There have been several military reverses for the Nepalese Maoists in the last few weeks. I suspect that this will count for more than all of those, although to some degree the reverses are why this is possible:

For the first time since the insurgency started in these mountains of mid-western Nepal nine years ago, a women-led anti-Maoist uprising has spread across Dailekh in the past week.

“Down with Maoism,” the demonstrators shouted at a big rally in Dullu on Monday, “Down with Prachanda.” Most demonstrators were surprised at their own audacity, wondering where they got the courage to be so defiant.

The protests were started by women, the men joined in and some came from as far as a day’s walk away. They were protesting rebel demands for money and food.

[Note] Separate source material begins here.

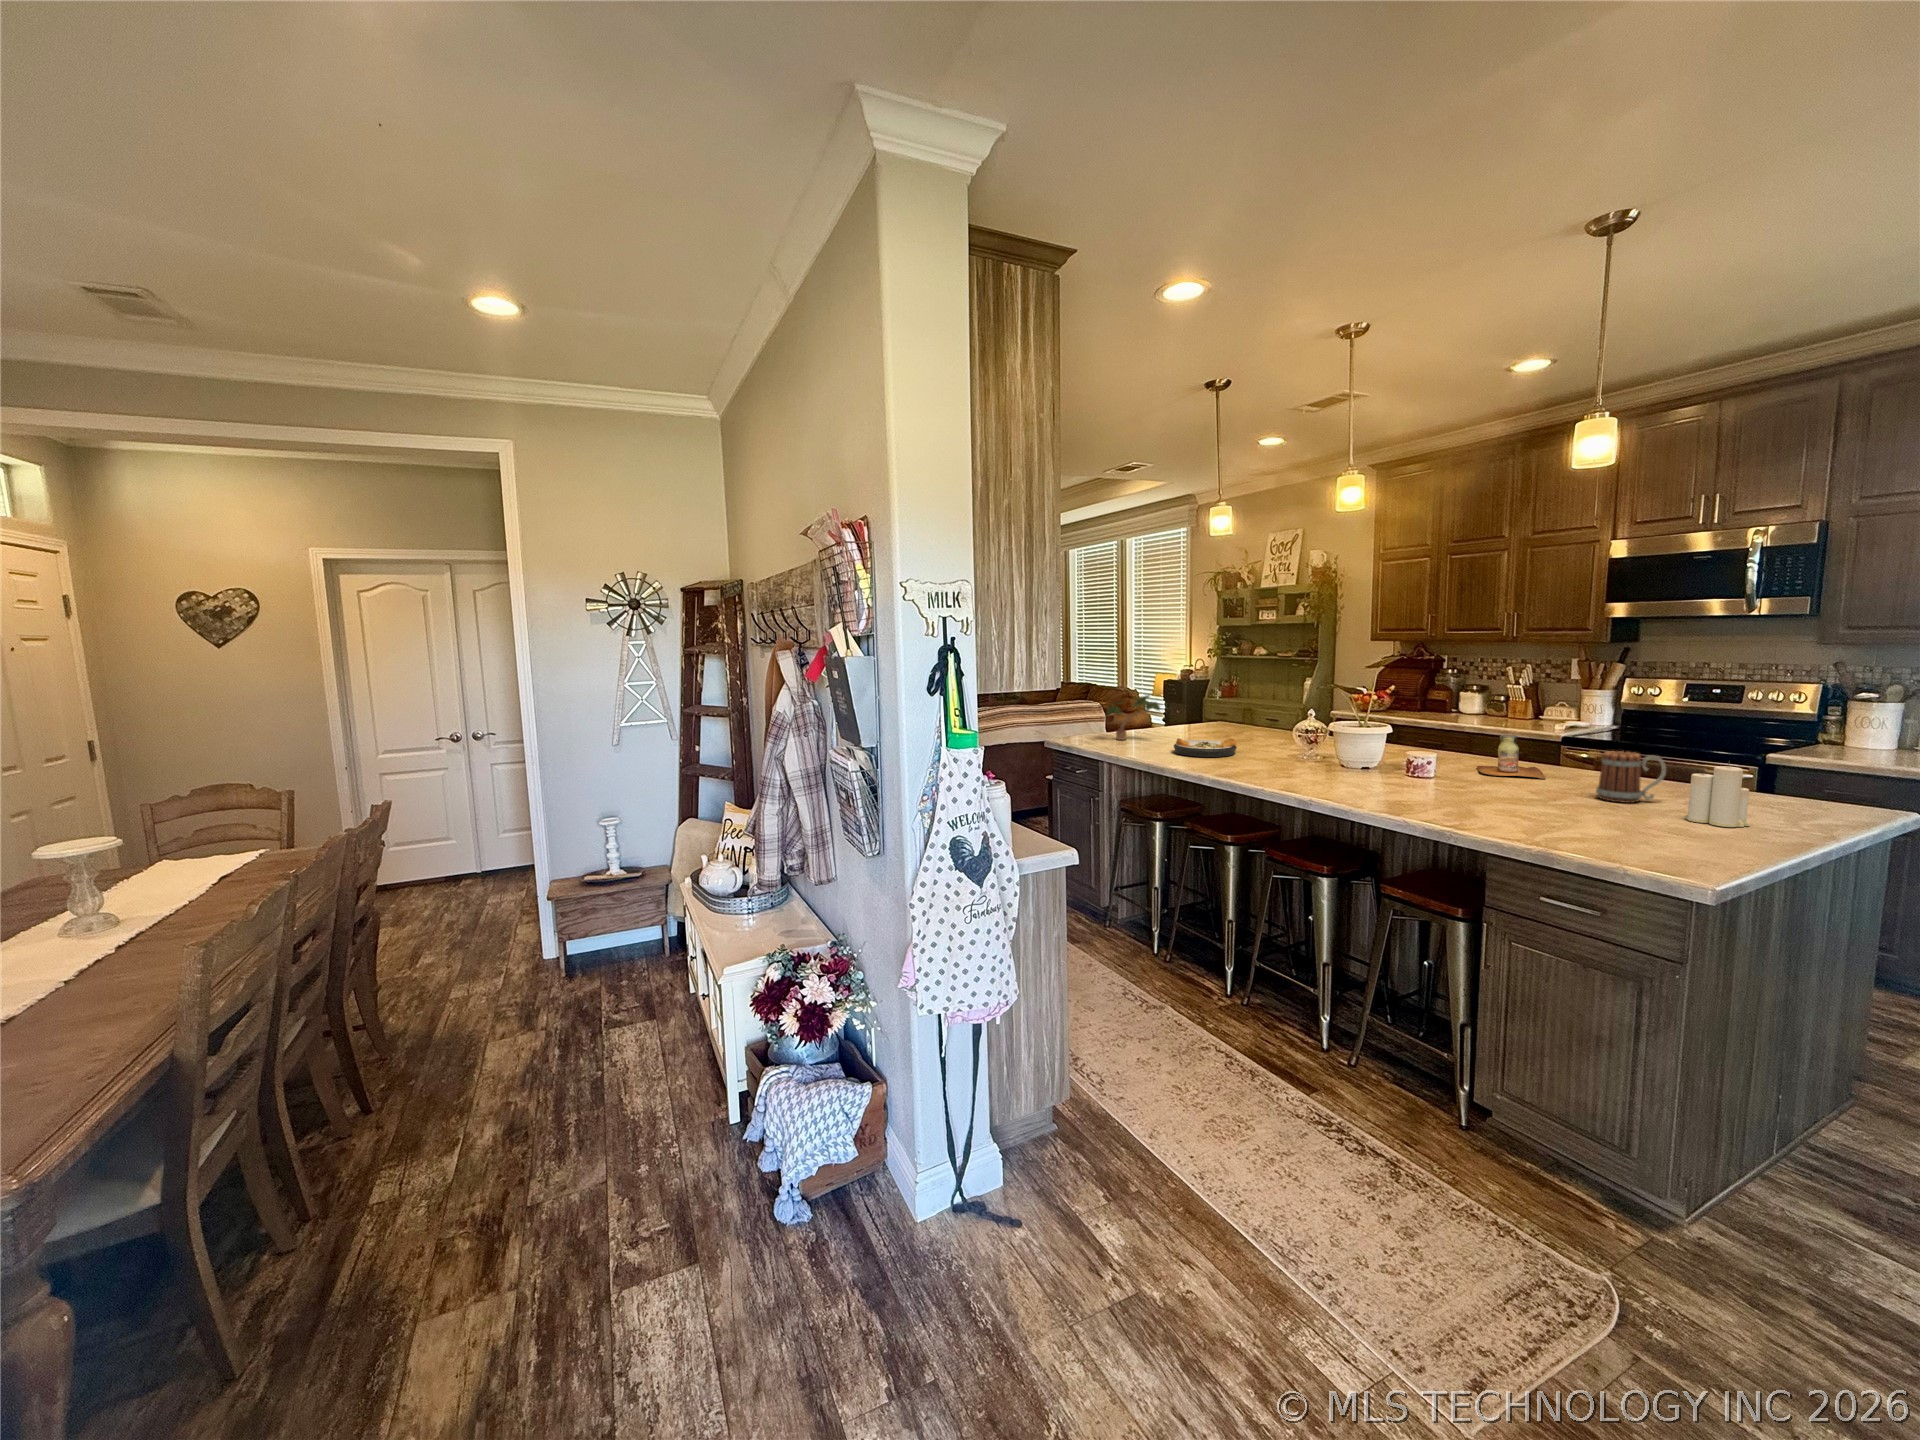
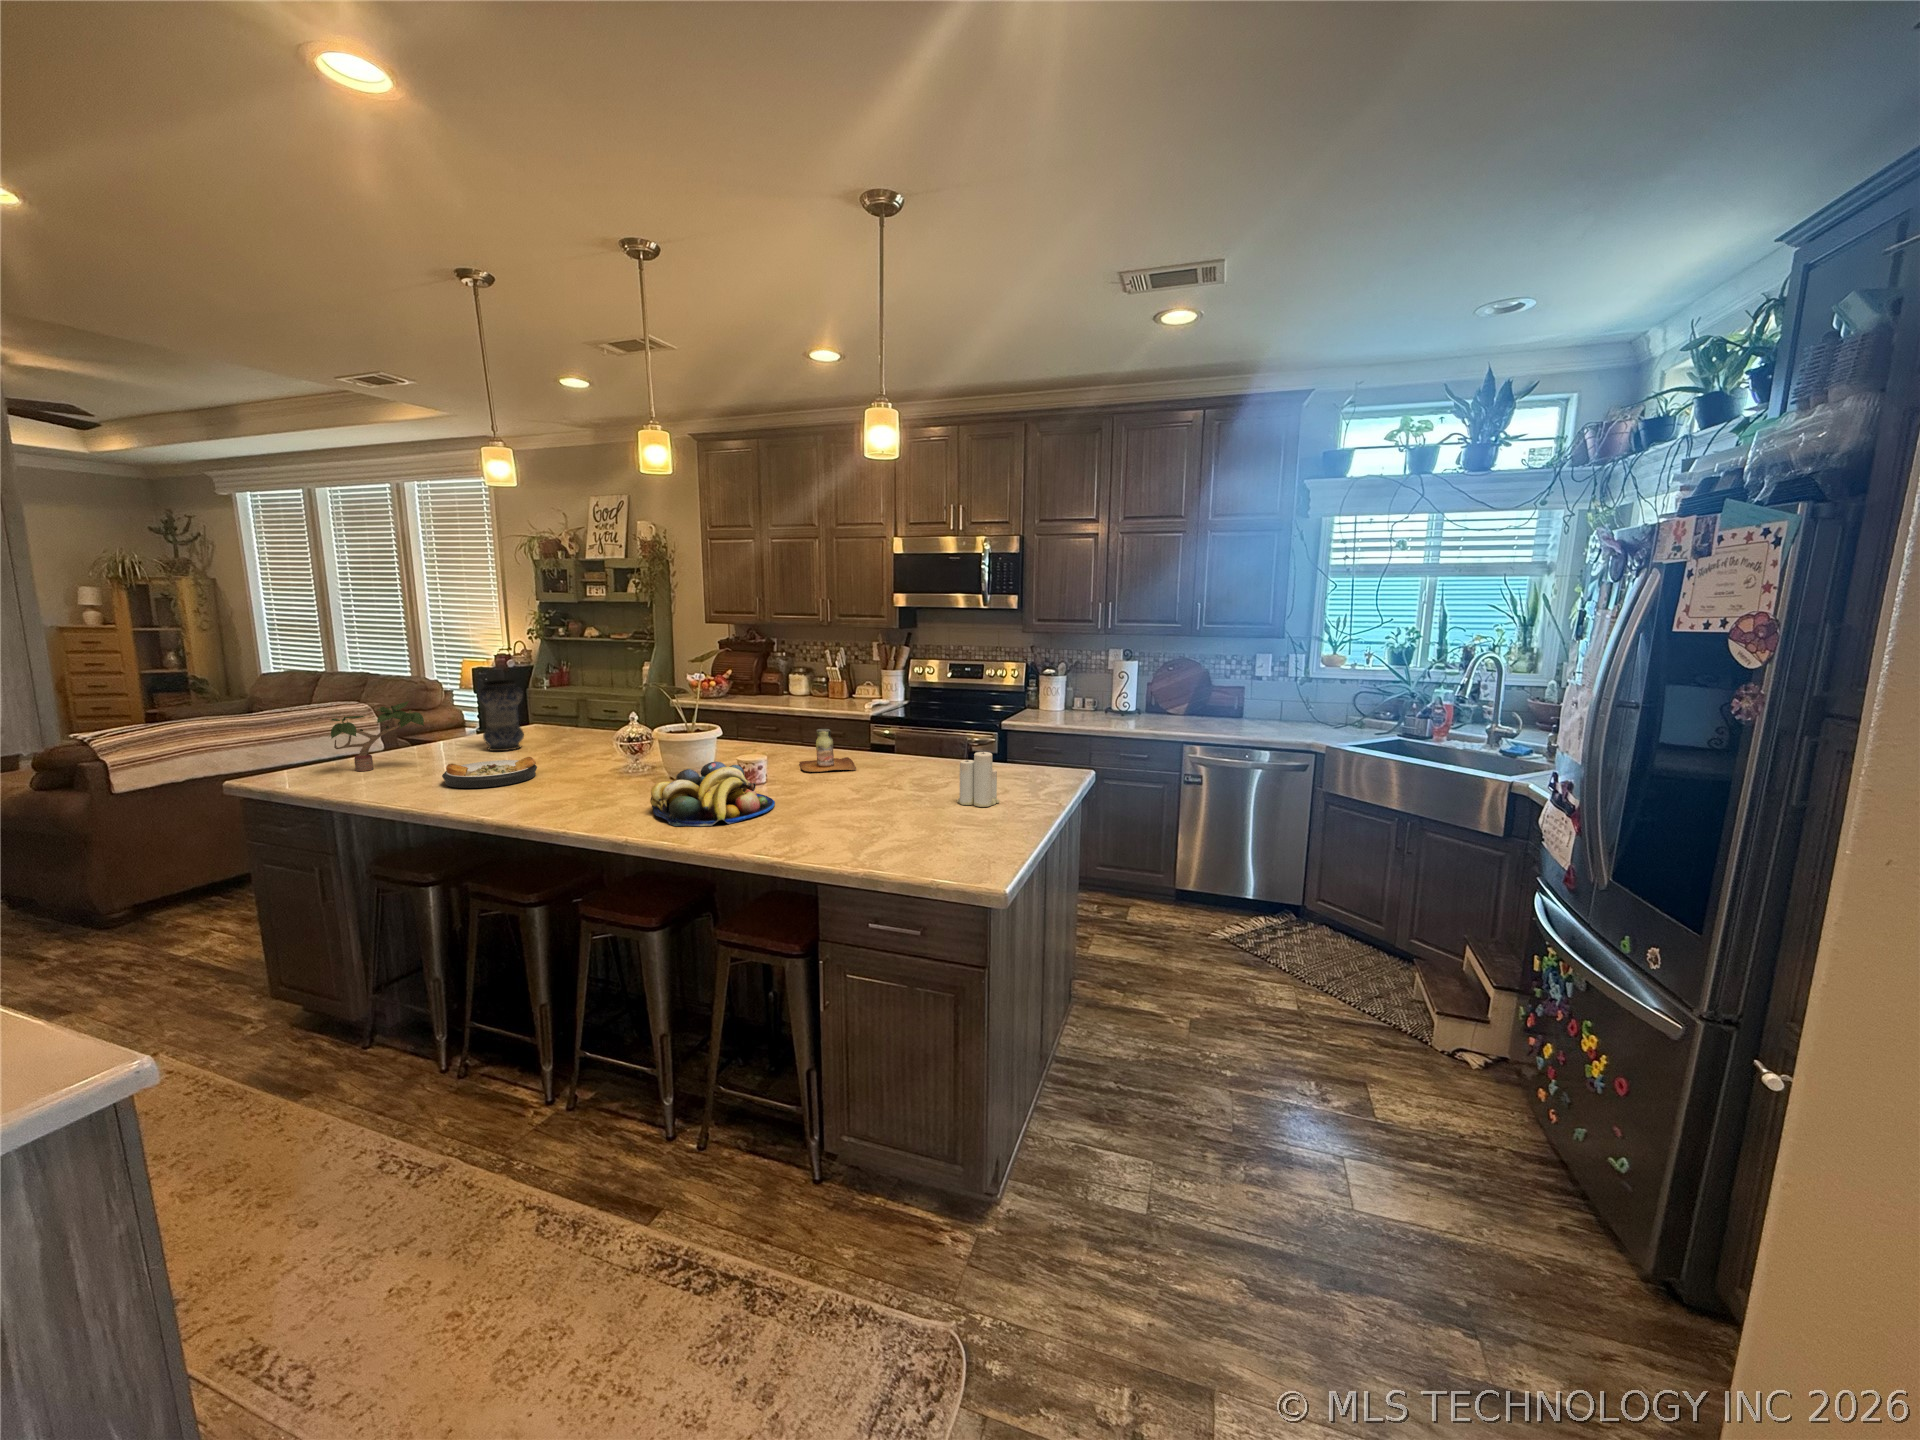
vase: none [1192,683,1223,736] -> present [478,680,524,751]
fruit bowl: none [1336,751,1453,802] -> present [650,762,775,826]
mug: present [1596,751,1666,803] -> none [894,741,942,791]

Krishna Shahi, 42, says she and others in her village had complied fearing they would be killed: “When they said every family had to give one son, that is when I lost all my fear. We told them, kill us but you can’t take our sons. We had nothing left to give them, we couldn’t take it any longer.”

Indeed, the rebel threat to take away young sons and daughters appear to have been the main reason the women spearheaded protests in Dullu, Salleri and other towns in northeastern Dailekh.
When you've turned the mothers of the countryside against you, you've usually lost your insurgency. Guerrillas need the populace as 'the ocean in which the fish swims,' to paraphrase Mao. Mothers in traditional cultures are the ones at home, who know what and who passes in their village. They raise the children, from whom the guerrillas must raise their next generation. If they aren't telling their children the tales you want told, you will not have recruits.